João da Silva, acordaria com o toque do seu despertador. Vestiria sua roupa bem rápido. Estava atrasado de novo. Colocaria o café no fogo enquanto escovava os dentes. Olharia no espelho e se sentiria orgulhoso do seu ofício. Nome: João da Silva. Filiação: Maria das Dores e José Barroso. Esposa: Josefa. Filhos: Paulo Henrique e Maria Eduarda. Uns amores. Profissão: chibatador ou chibateador ( nunca soube ao certo). João já um tanto quanto atrasado, colocaria o chapéu na cabeça e pegaria sua ferramenta: o chicote dourado: último lançamento. Presente do patrão na sua mais recente viagem ao Irã. Antes, porém de ir ganhar o leite das crianças João cometeria um pequeno pecado: daria uma breve e rapsódia beijoca na mulher. Antes de sair, porém, pediria perdão a Deus e confeccionaria sua tradicional oração e iria mastigando seu pedaço de remorso e esperança até a fila do ônibus.
A família de João sentiria-se orgulhosa do ilustre patriarca. Conseguiria cumprir a heróica missa de colocar o pão na mesa sem ter que vender a própria mesa. João seria um trabalhador brasileiro. Um braçal. Assalariado. Ganho pouco, porém trabalho honesto. Ganho pouco, porém, com registro em carteira e benefícios no final do ano. Décimo terceiro e férias. Em dezembro, João tocado pelo espírito natalino, iria comprar uma grande árvore de natal e celebrar o nascimento do menino Jesus. João creria em Jesus e o adoraria com fervor. Iria à Igreja todos os domingos e depositaria na bandeja sua humilde, porém de coração, oferta.
João iria ganhar hora extra também. Seu trabalho é simples. Apenas exercer o ofício de levantar o braço e com o seu humilde chicote fazer o seu trabalho justiceiro. Uma mulher iria receber 114 chibatadas. Seu crime: beijou o rapaz do elevador. Ele iria mudar-se e ela não conseguiria mais esconder o seu amor. Ela iria estar com um leve sorriso no início, como quem diz: "tudo por amor". Mas, quando João desferisse a 15ª chibatada, ela iria ter o seu sorriso congelado e seu corpo suplicaria em silêncio que a alma fosse dar uma volta. João cumpriria apenas o seu papel. Às 11 horas em ponto, João pegaria a sua marmita e devoraria o seu merecido almoço. No fim do expediente, João agradeceria a Deus por mais um dia de trabalho.
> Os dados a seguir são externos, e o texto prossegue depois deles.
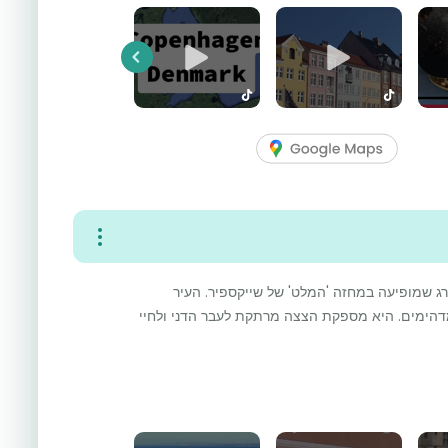
Previous
רג שמופיעה במחזה 'המלט' של שייקספיר. העיר
מדהימים. היא מספקת הצצה מרתקת לעבר הדני ולחיי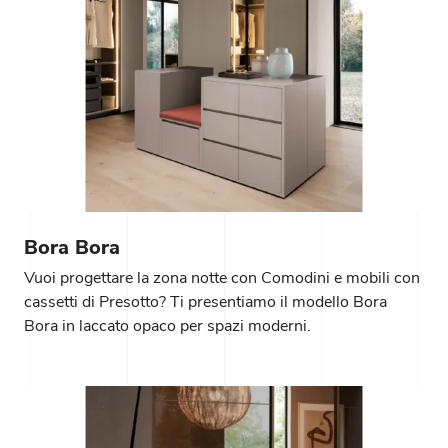
Bora Bora
Vuoi progettare la zona notte con Comodini e mobili con
cassetti di Presotto? Ti presentiamo il modello Bora
Bora in laccato opaco per spazi moderni.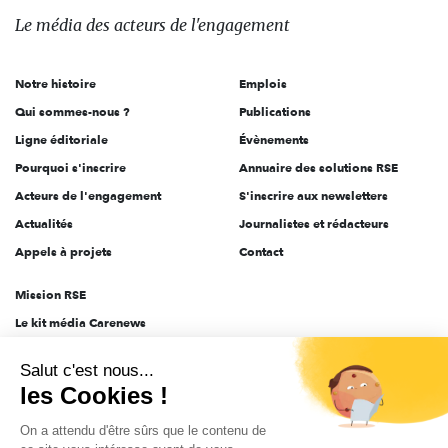
des
Le média
des acteurs
de l'engagement
acteurs
de
Notre histoire
Emplois
l'engagement
Qui sommes-nous ?
Publications
Ligne éditoriale
Évènements
Pourquoi s'inscrire
Annuaire des solutions RSE
Acteurs de l'engagement
S'inscrire aux newsletters
Actualités
Journalistes et rédacteurs
Appels à projets
Contact
Mission RSE
Le kit média Carenews
Groupe AEF
Salut c'est nous...
AEF info
les Cookies !
Novethic
On a attendu d'être sûrs que le contenu de
PRODURABLE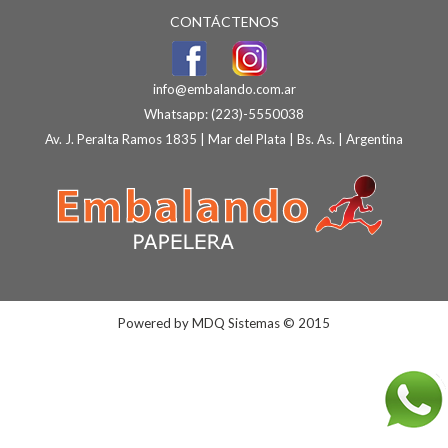
CONTÁCTENOS
info@embalando.com.ar
Whatsapp:
(223)-5550038
Av. J. Peralta Ramos 1835 | Mar del Plata | Bs. As. | Argentina
Powered by
MDQ Sistemas
© 2015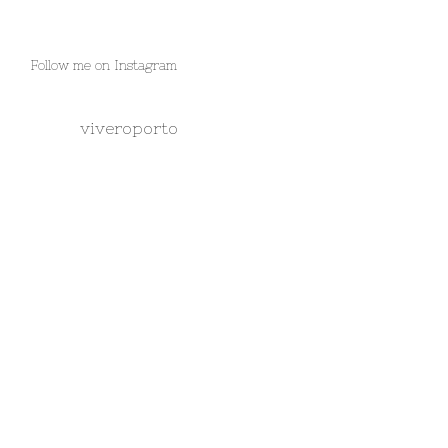
Follow me on Instagram
viveroporto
Na empresa em que João trabalharia existem várias funções. Além dele que é um dos 14 chibatadores, há também as moças da limpeza, a recepcionista, o guarda, os brutamontes que amarram os réus. Há também o diretor de produção, o gerente, o chefe do departamento financeiro e cobrador. É um serviço decente, limpo e que não precisa fazer muitas horas extras ou trabalhar no final de semana e feriados. O ganho não é lá tanta coisa, mas se vai levando. Também os benefícios compensam.
No ordenado de João viria descontado o imposto sindical. João seria um trabalhador consciente e participaria das assembléias e de todas as reuniões do seu sindicato. Haveria 850 mil trabalhadores filiados em todo o País. Seria um classe unida e que lutaria por seus direitos. O presidente nacional do Sindicato conseguiria inclusive, uma audiência com o presidente da Câmara dos Deputados. Teriam deputados e vereadores. Quem não tivesse o registro da profissão poderia perder o emprego, se flagrado pela fiscalização.
Imaginem um inspetor que faria plantão em várias praças. Quando o primeiro casal de namorados chegasse ele se esconderia nos arbustos. Depois chegaria mais um casal. Como o inspetor seria experiente, sairia nessa hora e daria voz de prisão a todos. As duas mulheres seriam levadas, juntas, a um tribunal apenas para assinar um documento. Pura burocracia. Depois seriam encaminhadas ao local de execuções. A primeira receberia 87 chibatadas. A segunda, apenas 70. A segunda, segundo relato do inspetor estava mais comportada. A justiça seria feita e as duas mulheres nem levantariam a voz para protestar. Elas também acreditavam na justiça. Já os dois rapazes seriam advertidos para não se corromperem mais. Um deles receberia um tapa na orelha por ter respondido o inspetor.
Na notícia da revista, não constava o crime do homem. Por isso, ele não passou pela justiça da chibata.